Half a century later, to die by fire in protest registers little more than a media blip.

As of this writing, 117 Tibetans have set themselves ablaze since 2009 in a series of protests against Chinese rule. The most recent incidents came in April, when two young Tibetan monks and a lay Tibetan woman set themselves on fire. There was little coverage of their deaths.

Indeed, with the exception of Mohamed Bouazizi, the Tunisian fruit vendor who set himself on fire and thus sparked what became known as the Arab Spring, self-immolation has by all accounts become a failed form of protest as an agent of change. Whether in Syria or Palestine, Greece, Italy or Vietnam, individuals continue to go up in flames as crowds look on. Since Bouazizi, in fact, 150 more Tunisians have set themselves on fire protesting the new government, according to al-monitor.

“All the Tibetans who resort to self-immolation do so because they feel they have no other way to make China and the rest of the world listen to their country's call for freedom,” Byrne-Rosengren, director of the London-based advocacy group Free Tibet, told Radio Free Asia last month.

Alas, China has turned a deaf ear to their cries, while the world media has averted its eyes.

Aristotle once observed that the plot of a tragedy should be so framed that, even without witnessing the events, simply hearing of them should fill one with “horror and pity”—even lead to insight and action. But the amphitheater of the 21st century has fallen into decay, scattered and fragmented into a multitude of media platforms. There are too many actors in too many theaters and their tragedies—overwhelming, lacking in context, incoherent, truncated or badly reported—have lost their grip on the human psyche.

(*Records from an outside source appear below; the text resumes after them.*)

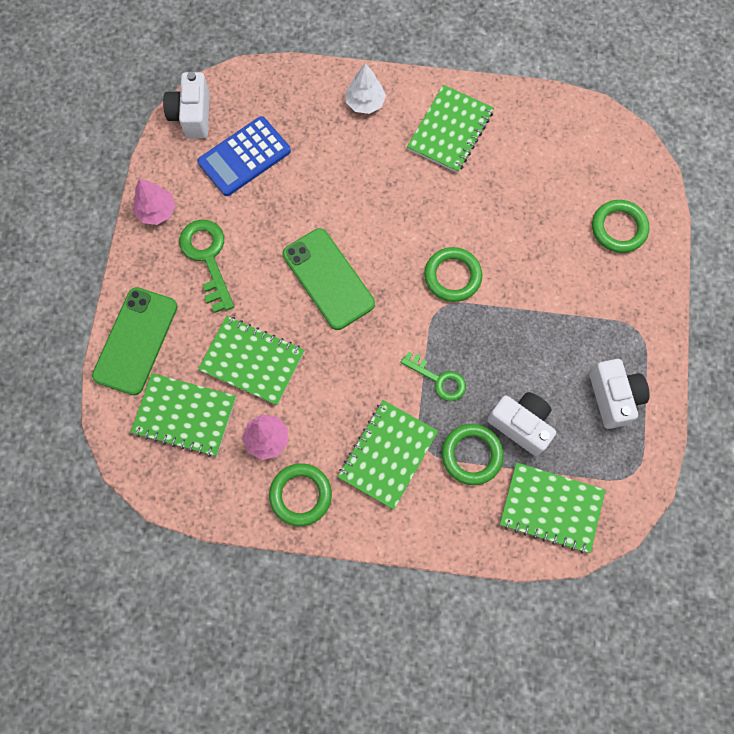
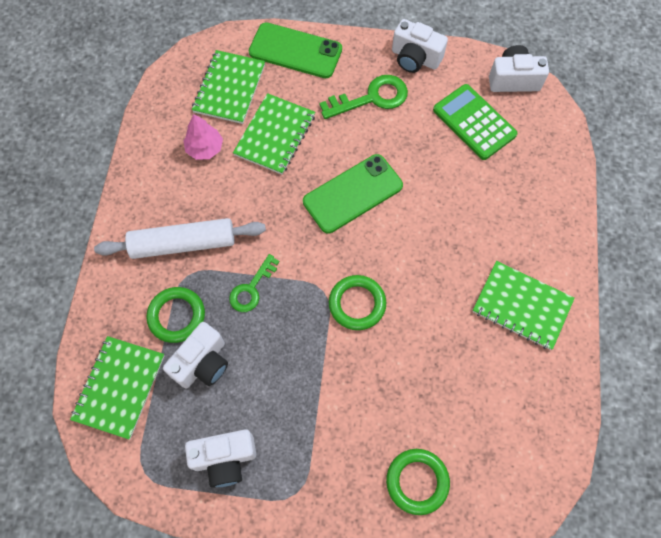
camera: 90 degrees right, 5 degrees down
(156, 211) = (415, 58): pink tree -> white camera
(244, 157) = (474, 122): blue calculator -> green calculator
(300, 495) = (154, 175): green ring -> none
(365, 102) = (545, 225): white tree -> none
(388, 454) = (183, 243): green notebook -> white rolling pin

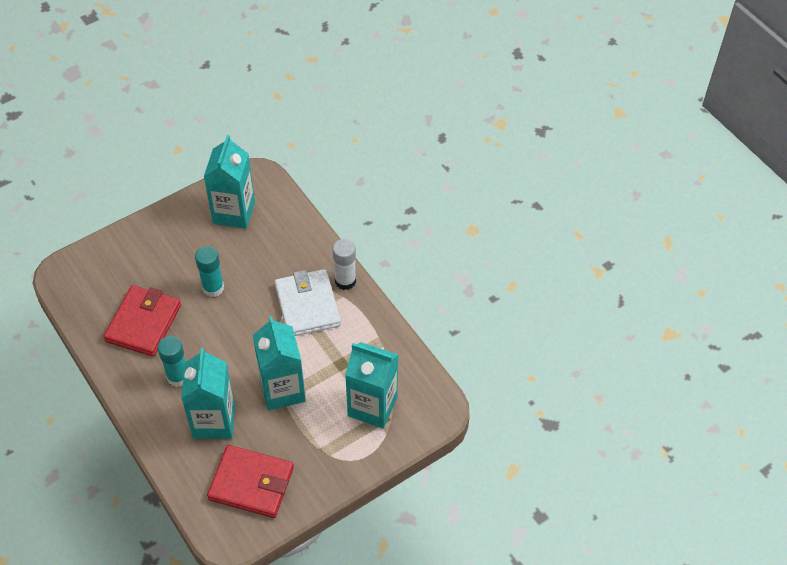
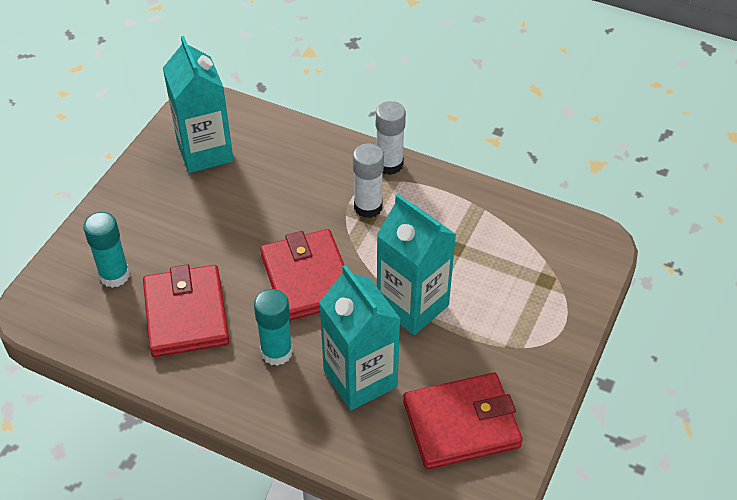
camera: 30 degrees left, 5 degrees down
(213, 288) = (242, 238): turquoise glue stick -> turquoise glue stick (114, 275)
(232, 337) = (307, 278): none -> red wallet
(307, 305) = (368, 207): white wallet -> white glue stick
(372, 406) = (526, 274): turquoise carton -> none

Studies about desensitization of the modern mind are aplenty, but the general consensus is that over-saturation of images and narratives of violence have resulted in a collective numbness. A profound act of public death cannot hope to sway a world in which horror itself has lost its power.

What we want instead is entertainment, and what we gravitate toward and react to, more often than not, is profanity.

A year after Bouazizi went up in flames in Tunisia, an unknown amateur filmmaker named Nakoula Basseley Nakoula,” aka “Sam Bacile,” inflamed the Middle East with incendiary video clips ridiculing the prophet Muhammad. His film turned the Arab Spring of 2011 into the Autumn Rage of 2012, resulted in the death of an American ambassador in Libya, and continues to be a bone of contention in Washington.

The cynical observer can't help but wonder: If self immolation no longer works as an agent for change, then is it still worth the price? Has it been reduced to mere suicide by fire?

At its most profound the act stands as the highest form of human compassion, a confirmation of life by giving up one's own. At its most incoherent self-immolation becomes more expressive of the frustration of the powerless. The individual, enamored by death, possessed by anger, elicits neither horror nor pity but cynicism. After all, to burn with passion is very different than to be consumed by rage.

Fire—this gift and curse to humanity—is a terrifying beauty. Contained, it hints at elegance, cooks our food and propels our world. Out of control, it engulfs body and soul. It seduces. It overpowers. And it destroys.

Potential self-immolators may want to rethink their relationship with fire. In a world where individuals leverage more power online than in the public square, it may be that to live burning with desire to bring attention to one's cause—regardless of the oppression and humiliation—is the real challenge to becoming actual agents of change in the world. So why not live instead? And find new ways to force the world's attention once more back onto the stage—and evoke pity and horror in us all.

To burn with that desire, to call our attention and hold our gaze until we weep—isn't that worth living for?